Condition Monitoring (CM) systems are essential for the optimization of operation and maintenance activities and lifetime extension of Wind Turbine (WT) drivetrains, and as a result can have a significant impact in the cost of energy production. Current CM algorithms are challenged by the complexity of vibration signatures and the amount of potential failures, and poorly deal with the continuously changing operational conditions of WTs. Moreover, as real WT vibration data is scarce, transferability of algorithms from lab-scale to real-life structures is critical, but still remains unresolved. In AdaptCM, we aim towards CM algorithms for WT drivetrains, which through adaptability to operational and inter-machine uncertainty, will provide high performance, robustness and transferability. To this end, smart integration of vibration and operational variables and explicit recognition of non-stationarity in deep learning architectures are our primary tools.
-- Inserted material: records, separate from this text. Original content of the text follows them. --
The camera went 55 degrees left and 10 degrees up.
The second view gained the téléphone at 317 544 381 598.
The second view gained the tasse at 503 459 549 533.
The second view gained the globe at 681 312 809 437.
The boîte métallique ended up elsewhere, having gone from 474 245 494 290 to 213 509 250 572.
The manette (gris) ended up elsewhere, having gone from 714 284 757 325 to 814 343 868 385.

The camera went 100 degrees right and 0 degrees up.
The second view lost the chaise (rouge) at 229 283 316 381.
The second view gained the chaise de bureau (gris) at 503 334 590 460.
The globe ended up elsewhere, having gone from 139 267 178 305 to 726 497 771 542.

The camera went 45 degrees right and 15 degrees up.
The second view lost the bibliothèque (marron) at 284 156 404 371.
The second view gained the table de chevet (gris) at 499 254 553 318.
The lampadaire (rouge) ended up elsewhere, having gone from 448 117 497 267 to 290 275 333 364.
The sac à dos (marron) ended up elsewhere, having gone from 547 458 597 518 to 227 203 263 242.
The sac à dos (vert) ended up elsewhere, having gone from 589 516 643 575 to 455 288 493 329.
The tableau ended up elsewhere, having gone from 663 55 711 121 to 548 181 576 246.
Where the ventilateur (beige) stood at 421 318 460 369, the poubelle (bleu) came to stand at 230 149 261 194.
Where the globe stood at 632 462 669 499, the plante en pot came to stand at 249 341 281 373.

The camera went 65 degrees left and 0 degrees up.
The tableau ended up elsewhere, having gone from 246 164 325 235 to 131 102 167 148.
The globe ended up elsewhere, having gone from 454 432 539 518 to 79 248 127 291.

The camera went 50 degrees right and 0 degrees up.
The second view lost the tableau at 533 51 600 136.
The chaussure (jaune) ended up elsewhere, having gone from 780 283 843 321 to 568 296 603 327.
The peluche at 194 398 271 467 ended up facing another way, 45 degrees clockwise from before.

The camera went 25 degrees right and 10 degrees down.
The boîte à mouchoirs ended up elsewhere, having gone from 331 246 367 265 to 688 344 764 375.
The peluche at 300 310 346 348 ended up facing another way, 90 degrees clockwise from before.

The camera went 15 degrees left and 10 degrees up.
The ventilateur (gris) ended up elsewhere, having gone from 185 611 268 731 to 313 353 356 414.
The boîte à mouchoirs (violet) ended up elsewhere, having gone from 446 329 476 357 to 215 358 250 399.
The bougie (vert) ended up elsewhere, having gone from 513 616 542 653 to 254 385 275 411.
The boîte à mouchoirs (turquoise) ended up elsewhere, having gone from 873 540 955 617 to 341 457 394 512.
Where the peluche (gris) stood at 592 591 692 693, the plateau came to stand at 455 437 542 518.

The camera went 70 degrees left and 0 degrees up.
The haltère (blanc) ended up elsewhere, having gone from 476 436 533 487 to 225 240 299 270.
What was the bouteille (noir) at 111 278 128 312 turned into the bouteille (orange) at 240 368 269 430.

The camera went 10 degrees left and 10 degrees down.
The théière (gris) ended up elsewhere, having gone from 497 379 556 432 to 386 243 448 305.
Deep Learning (DL) provides the best diagnostic performance in CM so far but is limited by the quality of the datasets used for training of the algorithms: while data from the healthy state may be abundant, data from damaged conditions is extremely scarce in comparison. This, in addition to the large variability on the characteristics of the vibration response on the healthy condition, arising from the highly uncertain operational conditions in which WTs operate, makes the training of effective and generally applicable ML algorithms for CM a very challenging task. The main aim of this project is to develop and implement physics-based ML-enabled algorithms for simulation of faulty WT drivetrain vibration data that can be used in tandem with real-life healthy condition data for training of highly effective and generally applicable CM algorithms. The novelty of our approach lies on the combination of high-fidelity physical modelling of isolated WT drivetrain components with ML techniques to couple simulations with the features of real-life data.